Former All-Star outfielder Lenny Dykstra pleaded guilty Friday and could face 20 years in prison for hiding and selling sports memorabilia and other items that were supposed to be part of his bankruptcy filing.
Dykstra, 49, entered his plea in U.S. District Court to one count each of bankruptcy fraud, concealment of assets and money laundering.
It was the latest legal problem for Dykstra, who earned the nickname "Nails" because of his gritty style of play, and spent his 12-year career with the New York Mets and Philadelphia Phillies. He previously pleaded no contest to grand theft auto and exposing himself to women he met through Craigslist.
Dykstra, who bought a mansion once owned by hockey star Wayne Gretzky, filed for bankruptcy three years ago, claiming he owed more than $31 million and had only $50,000 in assets.
After the filing, Dykstra hid, sold or destroyed more than $400,000 worth of items without permission of a bankruptcy trustee, prosecutors said.
"Mr. Dykstra's days of playing games with the public and the legal system are over," said U.S. Attorney Andre Birotte Jr. "These convictions should serve as a cautionary tale of a high-flying sports celebrity who tried to manipulate and exploit both his creditors and the bankruptcy laws."

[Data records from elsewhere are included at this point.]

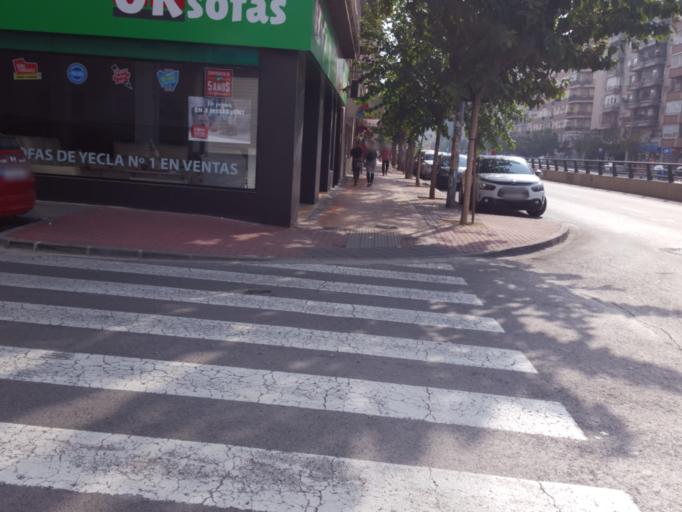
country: ES
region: Murcia
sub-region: Murcia
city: Murcia
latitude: 37.9931
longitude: -1.1405
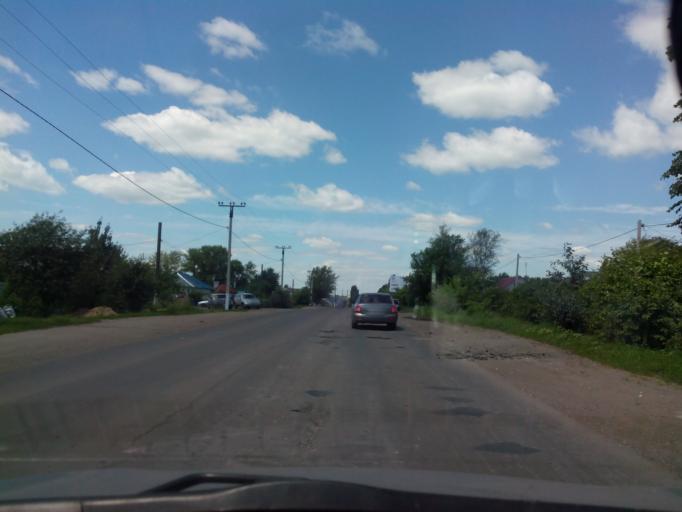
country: RU
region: Tambov
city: Zherdevka
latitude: 51.8264
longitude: 41.4962
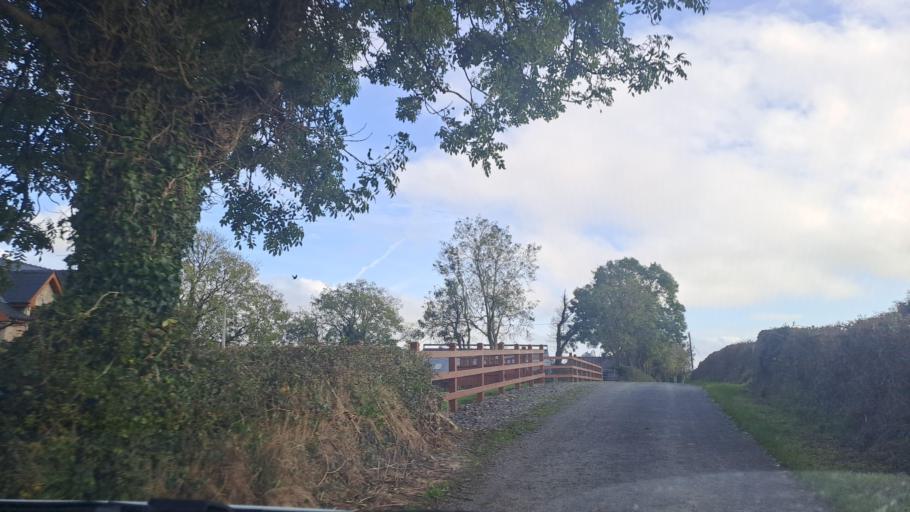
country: IE
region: Ulster
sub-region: County Monaghan
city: Carrickmacross
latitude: 54.0108
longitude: -6.7497
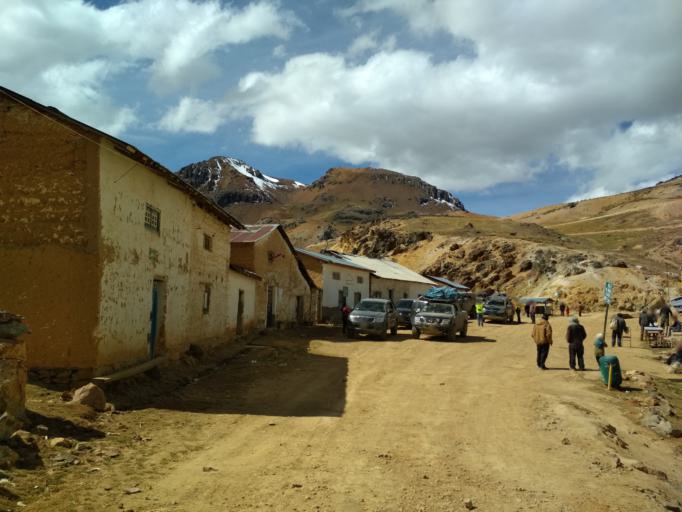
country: PE
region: Huancavelica
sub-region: Provincia de Huancavelica
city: Acobambilla
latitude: -12.6369
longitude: -75.5323
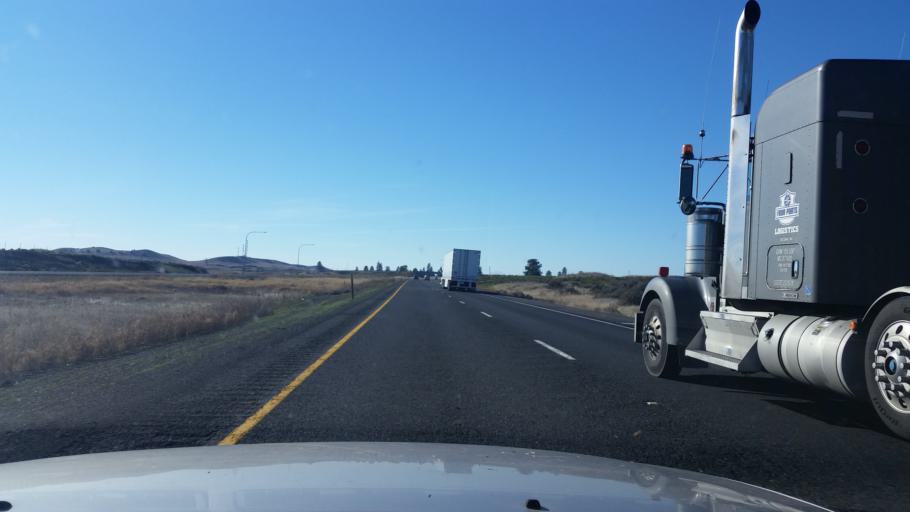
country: US
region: Washington
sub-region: Spokane County
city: Medical Lake
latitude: 47.4016
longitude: -117.8339
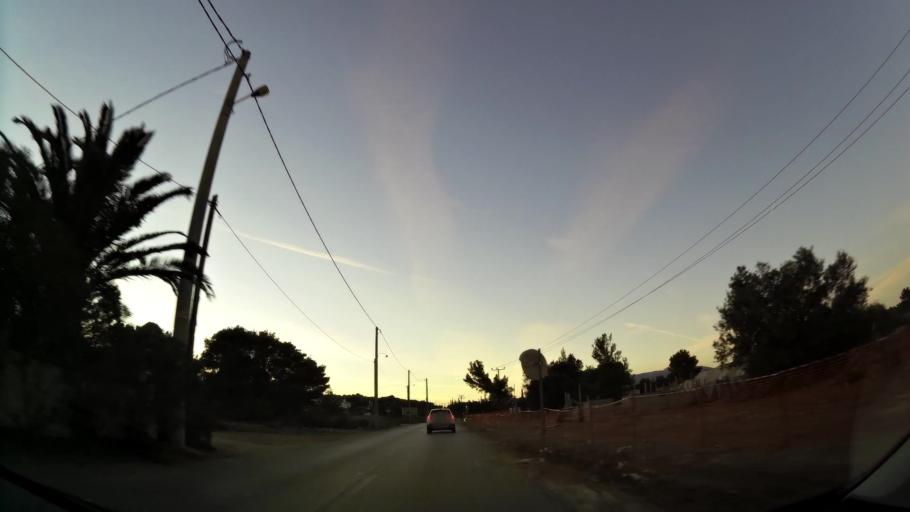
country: GR
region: Attica
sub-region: Nomarchia Anatolikis Attikis
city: Rafina
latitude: 38.0017
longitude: 23.9880
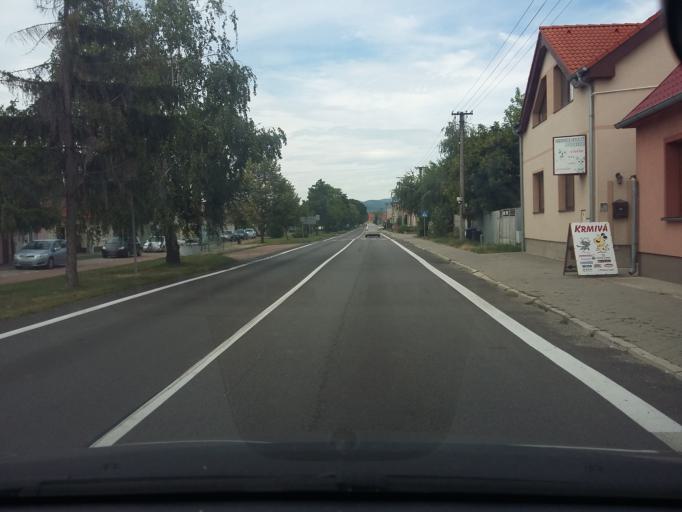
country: SK
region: Bratislavsky
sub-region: Okres Pezinok
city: Pezinok
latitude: 48.2684
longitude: 17.3050
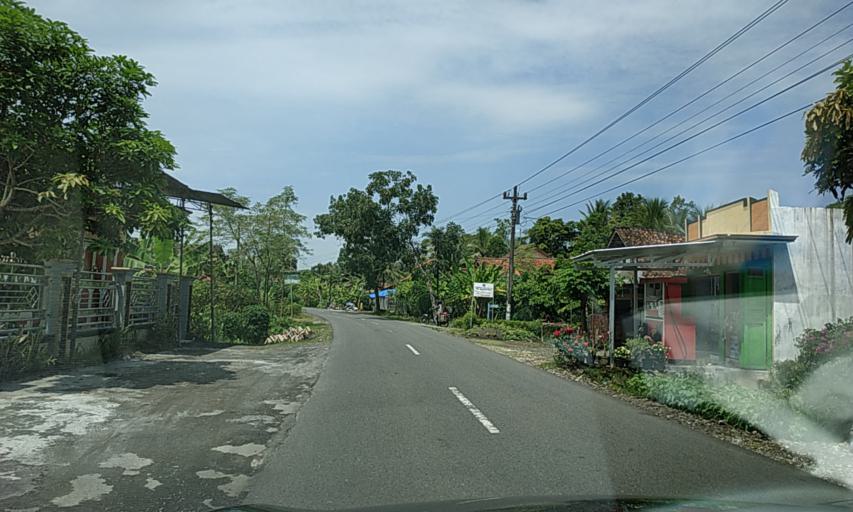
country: ID
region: Central Java
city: Kedungbulu
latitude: -7.5298
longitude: 108.7822
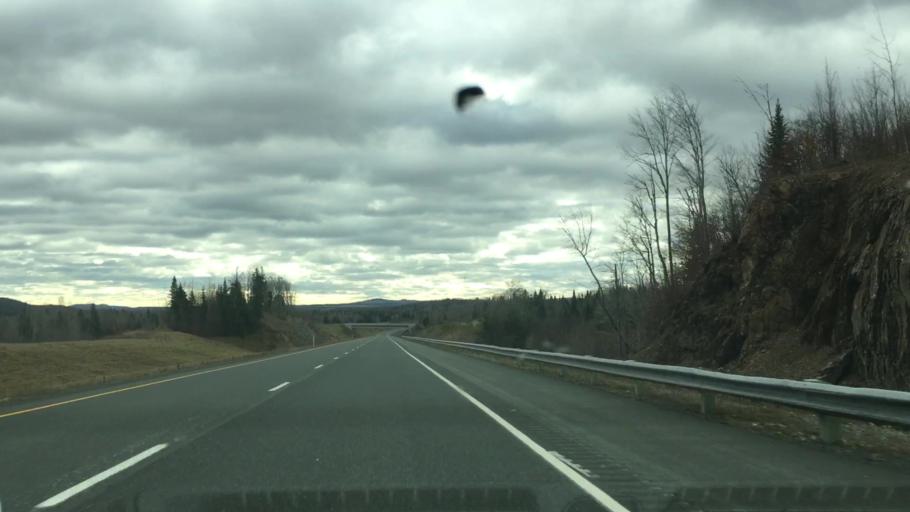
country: US
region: Maine
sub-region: Aroostook County
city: Easton
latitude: 46.6311
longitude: -67.7418
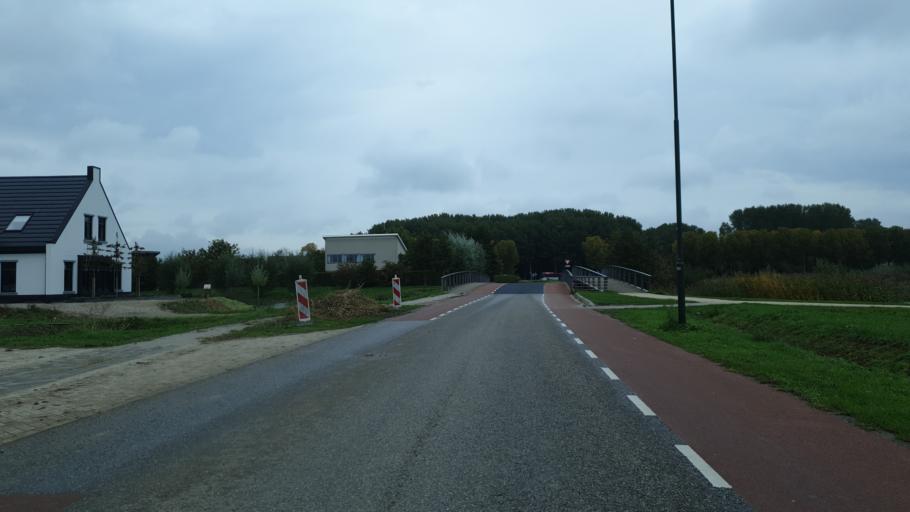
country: NL
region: Gelderland
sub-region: Gemeente Beuningen
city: Beuningen
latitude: 51.8510
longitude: 5.7781
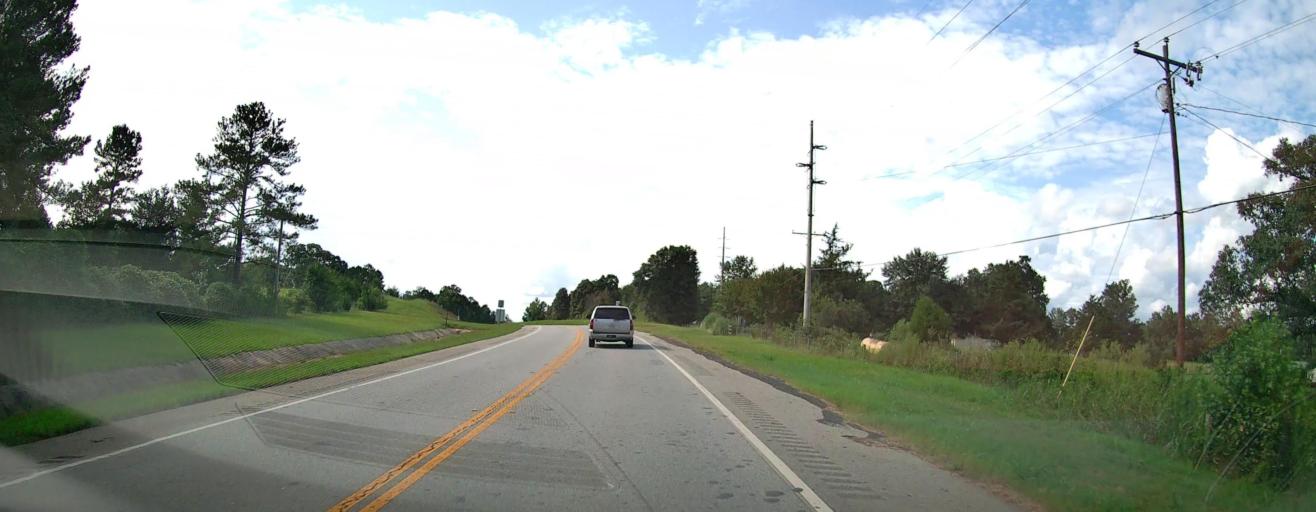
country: US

Court documents show Dykstra said he put an oven, sconces and chandeliers into a storage unit, but prosecutors said he actually sold the items for $8,500.
He also hid baseball gloves, balls, bats and other memorabilia from the bankruptcy court and creditors and sold them last year for about $15,000, court documents show.
Asked by U.S. District Judge Dean Pregerson if he had committed the crimes involved in the guilty plea, Dykstra responded, "Yes, your honor."
Dykstra, wearing a jail-issued green jacket and white jumpsuit, entered the courtroom shackled in handcuffs. The stocky, gray-haired defendant conferred briefly with his defense attorneys before the hearing and was led away by U.S. marshals.
Dykstra was indicted in February on 15 counts. Prosecutors said he agreed to waive his right to appeal if he's sentenced to less than 51 months in prison. Dykstra also could face fines up to $750,000.
He is currently serving a three-year prison sentence after pleading no contest to grand theft auto and providing a false financial statement. In that case, Dykstra was arrested last year by police who said they found cocaine, ecstasy and synthetic human growth hormone at his Los Angeles home. In exchange for his plea, prosecutors dropped 21 counts against him.
He also was sentenced this year to nine months in jail after pleading no contest to charges he exposed himself to women he met through Craigslist.